What's a good way to deal with DDoS? Bonus points if you can elaborate more than "buy a stinkin' Cisco firewall"
EDIT: Do tell us your war stories as well.
Advice #1:
Every major ISP has a tier of network engineer that is equipped to handle the DDoS problem. They're the ones with access to the traffic analysis tools, they're the ones with the scripts to deploy ACLs, they're the ones that can reroute traffic to a regional scrubbing center. If you're dealing with a real ISP, they have an anti-DDoS product (probably one I've very familiar with) deployed.

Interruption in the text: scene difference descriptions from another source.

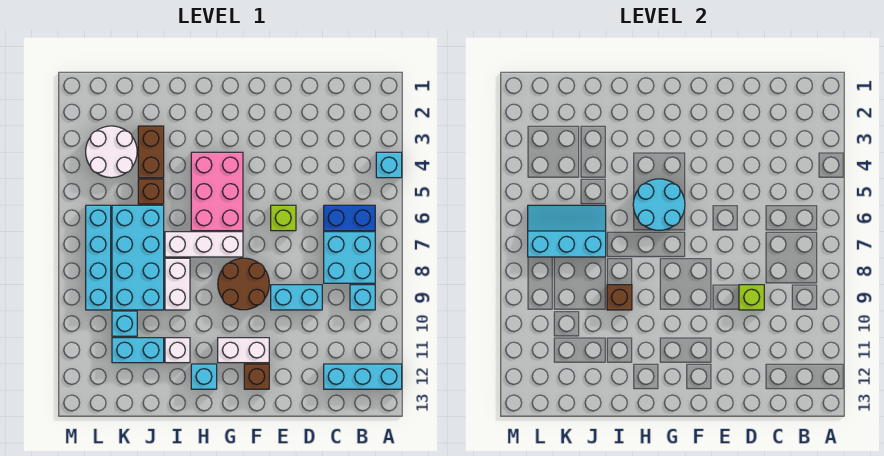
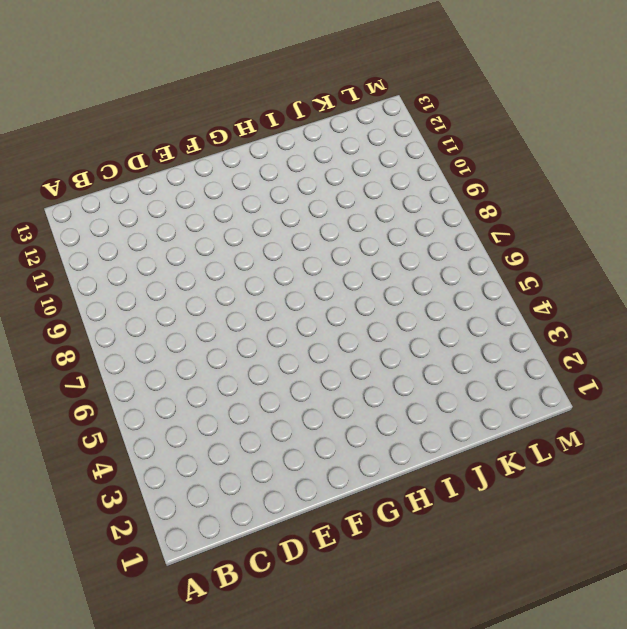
none -> cyan brick A4 level 1
none -> cyan brick A12:C12 level 1
none -> blue brick B6:C6 level 1

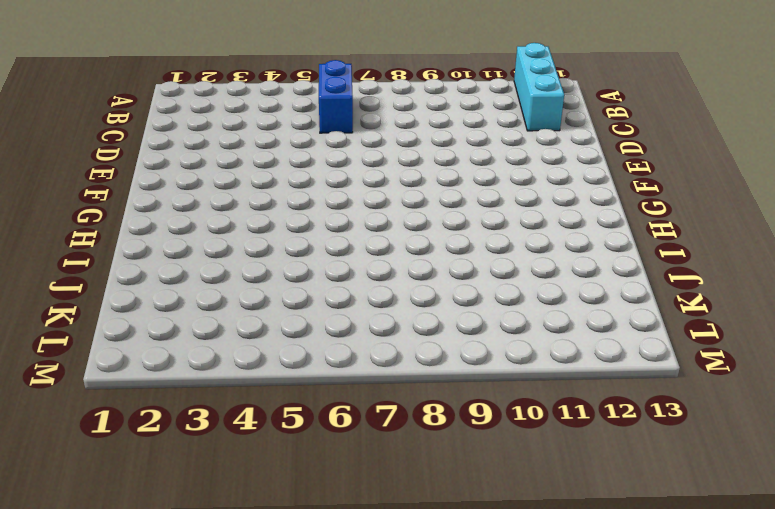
none -> cyan brick A4 level 1
none -> cyan brick B7:C8 level 1
none -> cyan brick B9 level 1

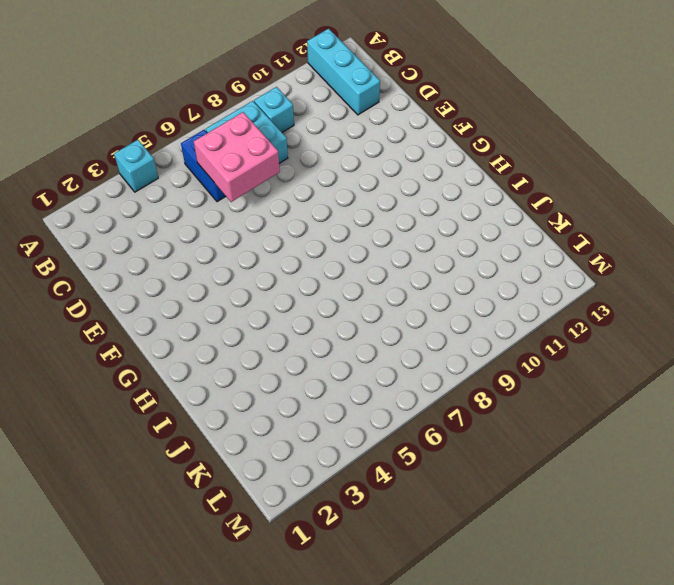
pink brick C6:D7 level 2 -> none
none -> cyan brick D9:E9 level 1
none -> lime brick E6 level 1
none -> brown round brick F8:G9 level 1

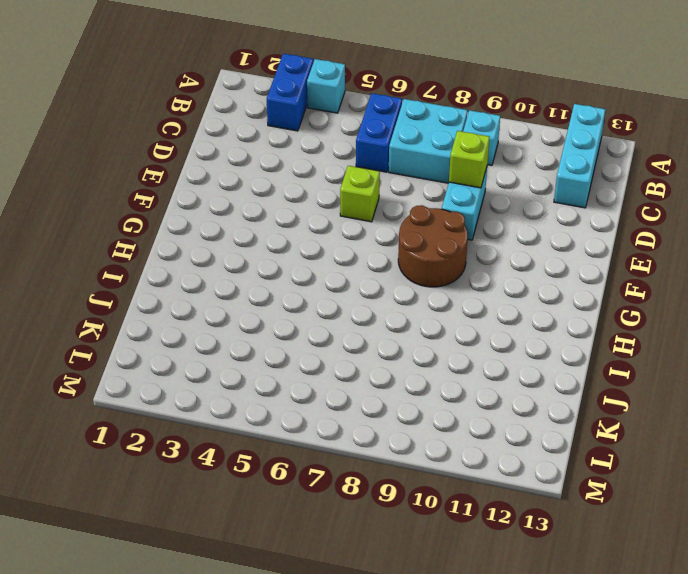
blue brick A3:B3 level 1 -> none
none -> white brick F11:G11 level 1
none -> brown brick F12 level 1
none -> pink brick G4:H6 level 1

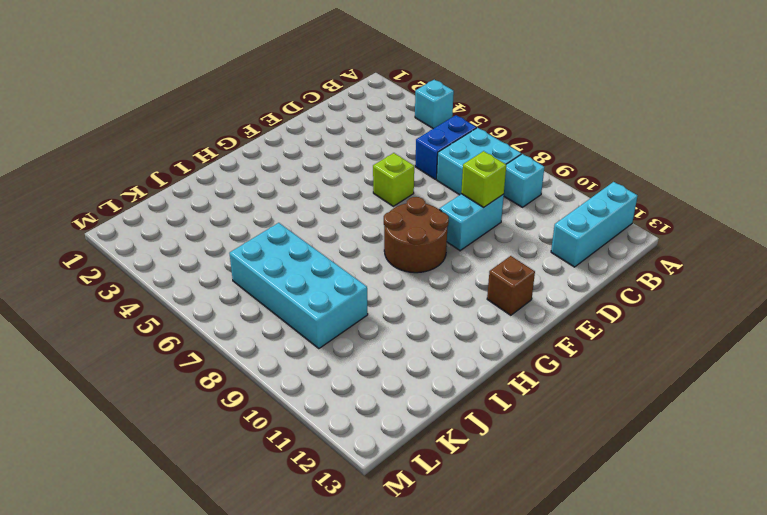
none -> white brick F11:G11 level 1
none -> pink brick G4:H6 level 1
none -> white brick G7:I7 level 1

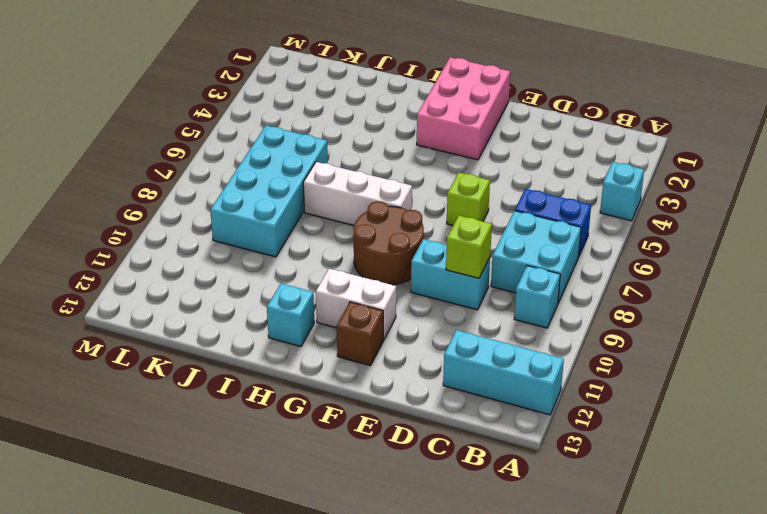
pink brick F1:G3 level 1 -> pink brick G4:H6 level 1
none -> white brick I8:I9 level 1
none -> white brick I11 level 1
none -> brown brick J3:J4 level 1

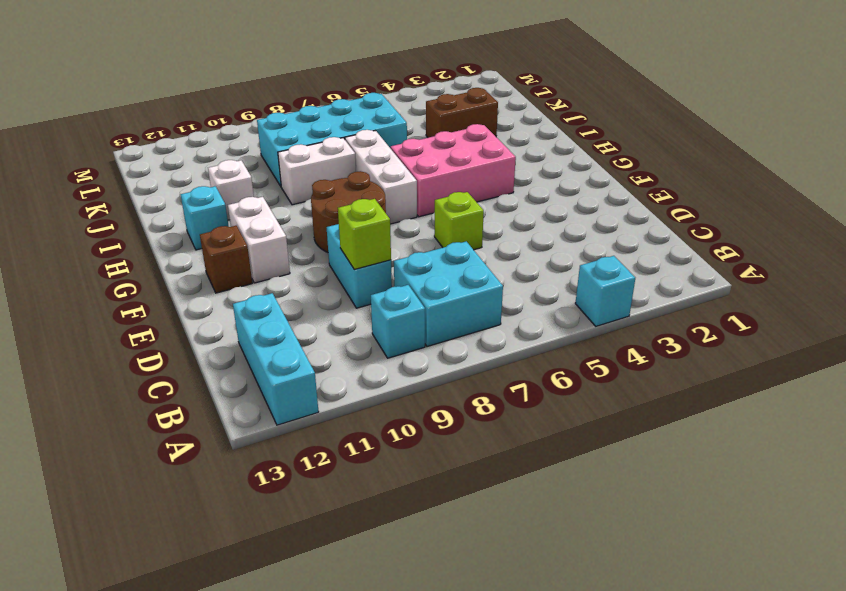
none -> blue brick B6:C6 level 1
none -> brown brick J5 level 1
none -> cyan brick J11:K11 level 1

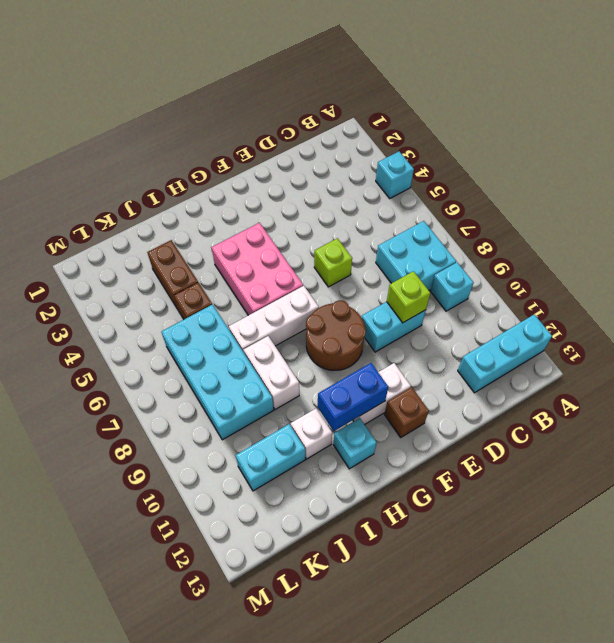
blue brick G11:H11 level 2 -> blue brick B6:C6 level 1
none -> white round brick K3:L4 level 1
none -> cyan brick K10 level 1
none -> cyan brick L6:L9 level 1

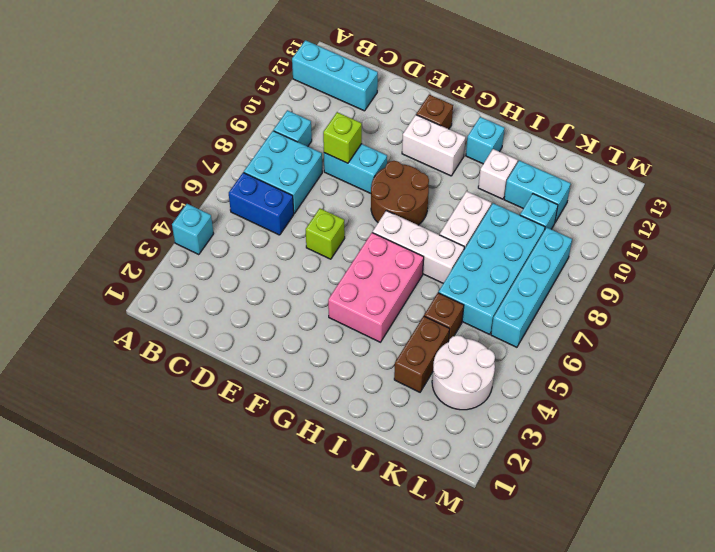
none -> cyan round brick G5:H6 level 2
none -> brown brick I9 level 2
none -> cyan slope J6:L7 level 2 top 7

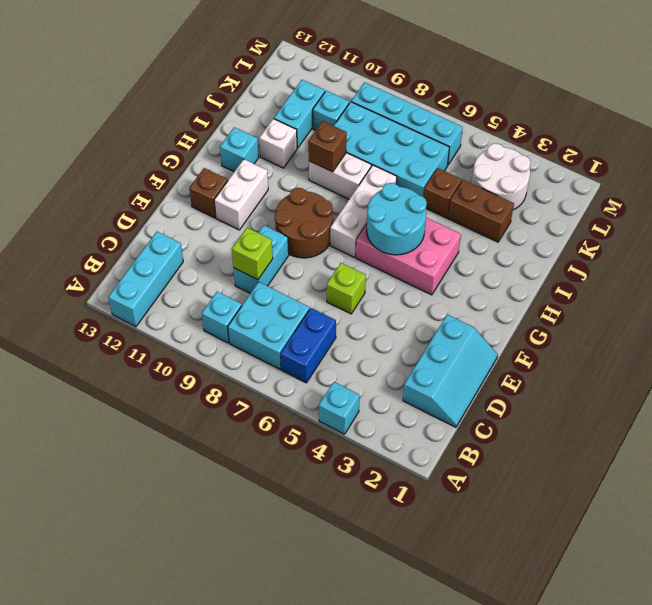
cyan slope C1:E2 level 1 top 2 -> cyan slope J6:L7 level 2 top 7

There aren't many of them and they are never the person answering the phone when you call the ISP. Nobody at your ISP has any incentive to escalate you to that person. Your ISP may deny that the person exists (I've seen that happen at ISPs where I know the right person by name).
Find that person. Be persistent. If I knew who mine was right now I'd send brownies and belgian ale. Weekly. Advance planning and cheap insurance can't hurt.
Advice #2:
Nobody knows what "I'm under DDoS attack" means. It doesn't mean anything. You have to be able to describe the attack precisely in technical terms. That doesn't mean "it's a SYN flood!"; it means, "My link is saturated, I'm getting N million packets per second, an unusually high number of connections sourced from TCP ports 15030 - 19012, it started 9 minutes ago, and doesn't coincide with a spike in requests to my DNS server."
In all likelihood, nothing you have deployed today is going to generate that information for you, so your job today is to get that infrastructure set up. I recommend getting NetFlow turned on and using Argus, which is free; NetFlow also happens to be a language ISP network engineers speak readily. You have other alternatives, like ntop. Just have something that can characterize traffic and ideally tell you (either directly, or via graphs) when things are out of the ordinary.
You will have much better luck getting help from your upstreams if you can write the ACL for them and make it easier to find what places in the network need it.